Napping in the twin room downstairs, Larry dreamed pleasantly of Sister Kim, and when he woke, half expected to see her beside him, his guardian angel, but there was only Ella, in shorts and T-shirt, sitting on the other bed, swinging her legs and watching him. She had opened one of the suitcases and Larry automatically looked to see what she might have helped herself to, but the case contained only clothes and toiletries, a couple of books, nothing that was likely to be of interest to her. He sent her off to find Alec while he shaved and showered and drank a cafetière of coffee and smoked three cigarettes and swallowed another Xanax. Then, feeling different rather than better, he patrolled the house with a last cup of coffee, looking into rooms and out of windows, recovering the place, trying to arrive.
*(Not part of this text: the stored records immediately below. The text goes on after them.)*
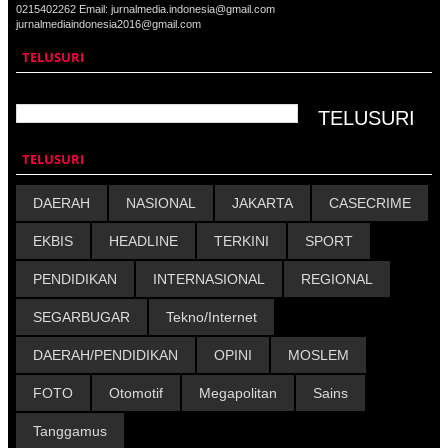
0215402262 Email: jurnalmedia.indonesia@gmail.com
jurnalmediaindonesia2016@gmail.com
TELUSURI
TELUSURI
DAERAH
NASIONAL
JAKARTA
CASECRIME
EKBIS
HEADLINE
TERKINI
SPORT
PENDIDIKAN
INTERNASIONAL
REGIONAL
SEGARBUGAR
Tekno/Internet
DAERAH/PENDIDIKAN
OPINI
MOSLEM
FOTO
Otomotif
Megapolitan
Sains
Tanggamus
He left Alice’s bedroom until last, uncertain how he would react to it, but the room had been thoroughly tidied and aired and smelled only of furniture polish, and very faintly of pine disinfectant. The curtains were pulled back and tied. There were no clothes draped over the chair, no shoes on the floor, no sickroom litter of pillboxes and tonics and half-read magazines. The double bed was made up under a patchwork cover, though at the foot of the bed the material was rucked, as if someone had been sitting there. He smoothed it out, then went to the chest of drawers where the photographs had been angled so that they could be seen from the bed. The largest (it chilled him) was of himself, sixteen, waiting in his whites to go on court at a youth tournament in Eastbourne. Then a formal portrait of Alec in his academic gown at the graduation ceremony at UEA, smiling bravely yet somehow contriving to look as if he’d lost something. Beside this, in a pretty frame of lacquered wood, a softly monochrome photo of the teenage Alice standing in front of a weeping willow with her father, and another man, younger, who has turned away from the camera, frowning at something out of shot that the others have not yet noticed.